Diez postales desde el décimo piso (2 de 10)
Hoy temprano me arrastré por el suelo para llegar al balcón. Soy de despertarme tarde, pero necesitaba algo de sol y esa es la única hora en la que lo recibimos de lleno. Por supuesto, en mi torpeza me pegué contra la persiana; alzarla hace mucho ruido y no quería despertar al bebé. Ahora mi mujer está bordando mientras yo escribo. En mis auriculares suena «Warm Canto», el tema de Mal Waldron y Eric Dolphy que me hace tanto bien.
Pienso en el cuerpo: en las marcas que nos quedan en la piel cuando nos apoyamos mucho tiempo y cómo se desvanecen al cabo de unos minutos. A veces esas marcas dejan prensado con tibieza el elástico de las medias, el bretel de un corpiño, el diseño floreado de una tela. ¿No hay una palabra para ese fenómeno? Los cuestionarios a escritores suelen estar llenos de pompa y falsedad, pero una de las respuestas de Dolores Reyes todavía me mantiene en trance: «El color más hermoso que vi es el de la espalda de los recién nacidos. A los míos no me cansaba de pasarles la mano despacio y ver que con una presión mínima, el color amarillaba un poco y después, volvía. Esa fragilidad, ese color efímero y el olor dulce junto a una experiencia tan particular al tacto, duraban esas horas de recién llegados en las que todavía conservan la forma en que se acomodaban adentro de otro cuerpo».
Levanto treinta veces las pesas de tamaño mínimo y enumero los médicos que debería visitar al terminar la cuarentena: dentista (me faltan dos muelas y me sobran varias caries), kinesiólogo (apoyo todo mi cuerpo en el talón), oculista (ya voy por la tercera operación de estrabismo), dermatóloga (los demasiados lunares), fonoaudiólogo (…), la lista sigue.

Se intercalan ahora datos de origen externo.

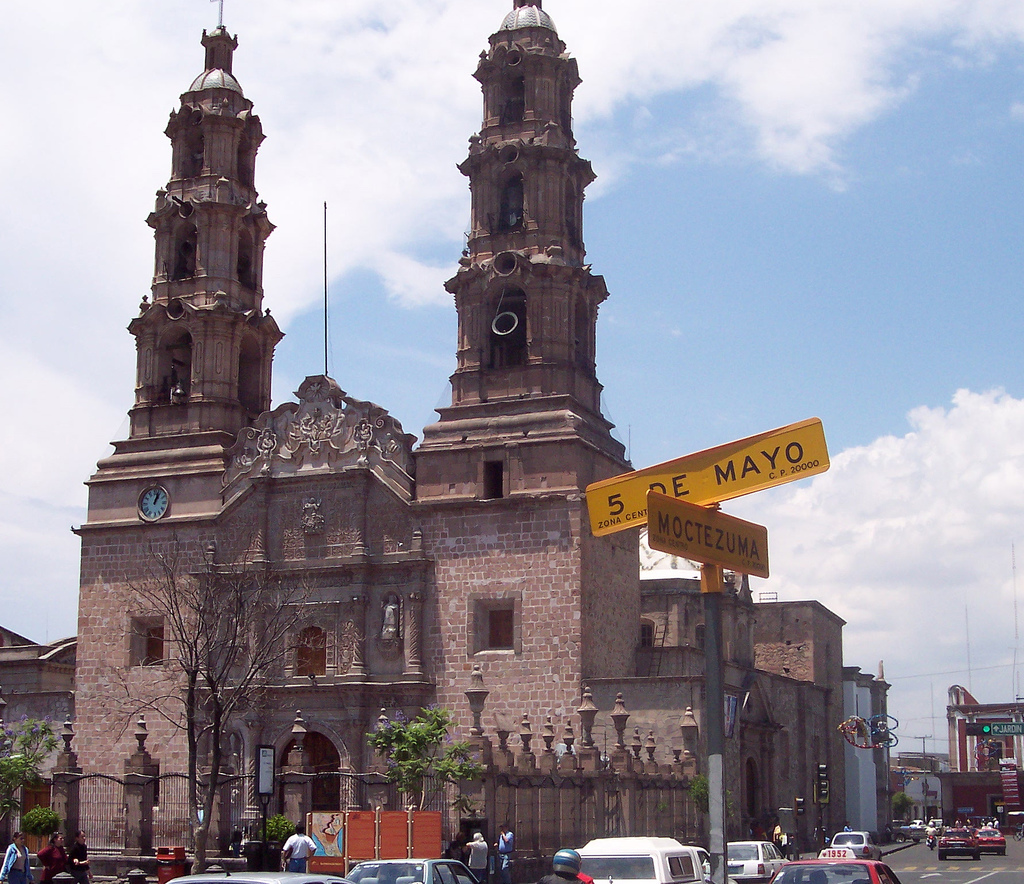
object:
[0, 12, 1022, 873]
outdoors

Me tengo que examinar la próstata, pienso mientras le cambio los pañales cagados a mi hijo, prometo que voy en cuanto pueda salir del departamento.
Vuelvo a esa primera estrofa del español Ben Clark: «Todas las divisiones son mentira / salvo la que divide los cuerpos en dos / grupos incomprensibles entre sí. / Aquellos que se han roto y los que no». Después dice, y me da risa porque acá es igual: «Entenderás, entonces, ciertas cosas. / Por qué en casa las tazas no se tiran»; claro, mejor poner la taza rota en la estantería del balcón, para transformarla en maceta. El poema está en un libro que se llama La policía celeste y su título es también una historia (que deberá quedar para otra ocasión).
Sobre todo, me doy cuenta de que extraño los cuerpos de mis amigos, tanto de varones como de mujeres. Ese abrazo que palmea espaldas, estrecharnos la mano sobre la mesa en gesto de cariño, los pelos fugitivos de la barba y de los rulos, el olor a colonia o a perfume, también el de la transpiración tan particular de cada uno, que ya conozco y que en vez de disgustarme me despierta una alegría secreta. Una vez, un amigo me estaba ayudando con unos papeles y me dieron unas ganas irresistibles de besarle la mano. No lo discuto, no intento ponerle etiquetas, recibo esa urgencia y dejo que la presencia del otro me atraviese de formas inesperadas. Con la distancia ese amor fraterno, precisamente porque requiere presencia, no sólo sobrevive sino que se expande con más fuerza que el virus.
Otro inicio de poema de Ben Clark: «Admiro a los amigos que hacen pan / y los cuido y protejo con conjuros / inventados». Que este sea el mío.